July 02, 2014
Study: Broadband Speed Demand May Outpace Supply
By Casey Houser
Anyone who thinks his 30 Mbps basic broadband package from his local service provider will cover his needs for much longer may be fooling himself. Even individuals lucky enough to have business-class speed may be disillusioned.
According to a recent study completed by trade group NL Kabal and Cable Europe, the average broadband download speed consumers will demand in a short six years will reach 165 Mbps. That is greater than five times the average speed consumers currently access, and an apt report at Geek.com figures, "We're all doomed."
Although the NL Kabal and Cable Europe study appears to deal with figures associated with broadband speeds available in Europe, customers are well aware of their connection speeds in the U.S. For the lucky few tied to Google (News - Alert) Fiber's 1 Gbps connections, they may be able to keep pace with their demand for high-definition streaming video, speedy file transfers, and video and audio chat services, but the rest of the country may suffer the whims of national ISPs that control much of the market but deliver little for consumers under their wings.
The study describes what it defines as the average "sufficient provisioned speeds" available to consumers in 2013. The study, according to ISPreview's analysis of the report, estimates that those speeds averaged 15.3 Mbps download and 1.6 Mbps upload. Furthermore, it indicates that it expects consumer demand for broadband speeds to "grow exponentially" by 2020.
In total, this exponential growth is expected to equal a compound annual growth rate (CAGR) of 40.3 percent download and 43.9 percent upload. Geek.com continues the analysis by stating that, by 2020, households will download 8 Gb and upload 3 Gb of data every day.
Without a bold commitment on the part of ISPs—both in Europe and the U.S.—reaching those download and upload marks could remain a pipe dream. Google Fiber and similar broadband services popping up around the U.S. could help those citizens lucky enough to get in on such deals, but recent analysis of the average U.S. download speed—marked at 20.77 Mbps—hardly gives hope to anyone without that access.
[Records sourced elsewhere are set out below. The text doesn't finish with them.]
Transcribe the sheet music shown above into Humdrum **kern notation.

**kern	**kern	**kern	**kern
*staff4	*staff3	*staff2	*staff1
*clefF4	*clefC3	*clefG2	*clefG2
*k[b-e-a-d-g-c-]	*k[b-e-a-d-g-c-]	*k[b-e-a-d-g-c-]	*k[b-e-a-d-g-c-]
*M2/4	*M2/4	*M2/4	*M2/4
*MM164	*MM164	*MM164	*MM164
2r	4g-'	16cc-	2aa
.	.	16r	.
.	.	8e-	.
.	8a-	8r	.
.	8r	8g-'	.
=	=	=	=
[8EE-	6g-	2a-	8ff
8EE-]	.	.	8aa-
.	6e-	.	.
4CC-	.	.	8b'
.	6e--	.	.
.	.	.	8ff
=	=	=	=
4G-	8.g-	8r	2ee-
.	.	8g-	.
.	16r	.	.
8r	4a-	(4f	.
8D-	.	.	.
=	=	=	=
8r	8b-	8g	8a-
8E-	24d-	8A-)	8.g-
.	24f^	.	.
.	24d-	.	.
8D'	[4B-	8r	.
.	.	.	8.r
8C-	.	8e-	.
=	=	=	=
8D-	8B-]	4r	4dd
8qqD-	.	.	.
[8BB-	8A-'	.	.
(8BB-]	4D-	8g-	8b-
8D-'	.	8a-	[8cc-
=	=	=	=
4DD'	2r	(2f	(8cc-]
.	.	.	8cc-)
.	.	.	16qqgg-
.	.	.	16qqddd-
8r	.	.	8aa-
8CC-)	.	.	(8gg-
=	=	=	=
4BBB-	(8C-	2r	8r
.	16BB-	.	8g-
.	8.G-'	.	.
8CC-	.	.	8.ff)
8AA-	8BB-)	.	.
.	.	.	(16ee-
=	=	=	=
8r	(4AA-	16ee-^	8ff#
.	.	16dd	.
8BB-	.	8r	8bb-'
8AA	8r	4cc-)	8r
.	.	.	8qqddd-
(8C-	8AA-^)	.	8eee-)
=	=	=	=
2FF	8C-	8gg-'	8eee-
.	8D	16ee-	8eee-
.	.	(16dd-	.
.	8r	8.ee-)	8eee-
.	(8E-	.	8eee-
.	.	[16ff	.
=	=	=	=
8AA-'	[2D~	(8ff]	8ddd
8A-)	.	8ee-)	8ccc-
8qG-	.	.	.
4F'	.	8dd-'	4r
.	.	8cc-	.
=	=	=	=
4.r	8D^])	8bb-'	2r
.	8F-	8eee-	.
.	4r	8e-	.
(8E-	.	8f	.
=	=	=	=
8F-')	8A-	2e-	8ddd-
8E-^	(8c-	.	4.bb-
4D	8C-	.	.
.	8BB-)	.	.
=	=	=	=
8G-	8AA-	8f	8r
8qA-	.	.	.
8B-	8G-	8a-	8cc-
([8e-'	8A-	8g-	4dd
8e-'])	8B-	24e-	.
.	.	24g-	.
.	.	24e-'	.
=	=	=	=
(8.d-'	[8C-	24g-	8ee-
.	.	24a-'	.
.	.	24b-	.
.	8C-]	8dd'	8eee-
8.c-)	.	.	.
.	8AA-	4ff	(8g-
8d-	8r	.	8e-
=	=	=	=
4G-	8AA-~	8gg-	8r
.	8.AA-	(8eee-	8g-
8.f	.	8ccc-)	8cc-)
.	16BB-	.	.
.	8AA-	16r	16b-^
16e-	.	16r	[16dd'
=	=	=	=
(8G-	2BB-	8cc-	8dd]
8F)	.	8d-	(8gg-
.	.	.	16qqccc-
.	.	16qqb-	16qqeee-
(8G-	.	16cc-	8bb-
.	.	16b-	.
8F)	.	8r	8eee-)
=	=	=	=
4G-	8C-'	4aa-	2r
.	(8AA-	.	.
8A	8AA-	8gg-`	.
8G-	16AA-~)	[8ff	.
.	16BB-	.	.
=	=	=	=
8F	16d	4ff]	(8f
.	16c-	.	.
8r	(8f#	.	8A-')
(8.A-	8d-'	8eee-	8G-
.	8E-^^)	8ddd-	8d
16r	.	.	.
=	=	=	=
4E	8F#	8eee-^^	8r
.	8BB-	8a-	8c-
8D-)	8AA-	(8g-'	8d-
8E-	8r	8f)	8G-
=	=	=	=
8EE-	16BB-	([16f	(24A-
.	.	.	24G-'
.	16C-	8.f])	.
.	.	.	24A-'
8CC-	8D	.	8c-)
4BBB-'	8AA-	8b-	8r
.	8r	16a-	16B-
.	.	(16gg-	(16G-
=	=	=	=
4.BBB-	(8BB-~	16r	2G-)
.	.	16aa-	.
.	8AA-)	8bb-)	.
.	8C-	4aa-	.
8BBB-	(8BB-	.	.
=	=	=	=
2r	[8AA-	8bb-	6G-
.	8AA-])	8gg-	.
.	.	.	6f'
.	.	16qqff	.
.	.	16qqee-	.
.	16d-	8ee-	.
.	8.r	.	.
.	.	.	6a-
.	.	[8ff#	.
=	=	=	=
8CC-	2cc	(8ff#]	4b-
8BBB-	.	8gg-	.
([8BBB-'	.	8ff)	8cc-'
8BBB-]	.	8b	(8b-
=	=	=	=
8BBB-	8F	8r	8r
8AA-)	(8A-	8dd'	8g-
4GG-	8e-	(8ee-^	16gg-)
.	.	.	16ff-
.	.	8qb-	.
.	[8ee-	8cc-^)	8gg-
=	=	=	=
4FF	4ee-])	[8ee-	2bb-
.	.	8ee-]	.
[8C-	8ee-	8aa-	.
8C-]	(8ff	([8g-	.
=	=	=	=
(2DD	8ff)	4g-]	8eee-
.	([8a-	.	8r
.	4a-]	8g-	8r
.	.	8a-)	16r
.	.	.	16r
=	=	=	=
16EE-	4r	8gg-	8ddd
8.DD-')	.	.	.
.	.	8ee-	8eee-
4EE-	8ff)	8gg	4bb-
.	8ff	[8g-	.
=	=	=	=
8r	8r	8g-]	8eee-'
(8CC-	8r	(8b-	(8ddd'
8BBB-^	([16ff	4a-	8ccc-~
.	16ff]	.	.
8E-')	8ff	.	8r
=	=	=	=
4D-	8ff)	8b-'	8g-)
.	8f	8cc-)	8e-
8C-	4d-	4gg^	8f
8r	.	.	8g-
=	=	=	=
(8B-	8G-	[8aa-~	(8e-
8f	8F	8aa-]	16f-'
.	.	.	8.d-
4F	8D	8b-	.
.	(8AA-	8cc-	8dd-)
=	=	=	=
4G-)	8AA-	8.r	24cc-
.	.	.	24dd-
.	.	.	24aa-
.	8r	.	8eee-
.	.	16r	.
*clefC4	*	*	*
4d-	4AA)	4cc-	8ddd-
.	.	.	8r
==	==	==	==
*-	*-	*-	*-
A similar study in the U.K., ISPreview comments, places its average download speed at 17.8 Mbps.
Of course, some people will be willing to wait out large file downloads for as long as necessary, and that pattern may continue to solidify itself as normal. Power users, though, especially people demanding quick access to various media for work and play, may find themselves attempting to bite off more than they can possibly chew.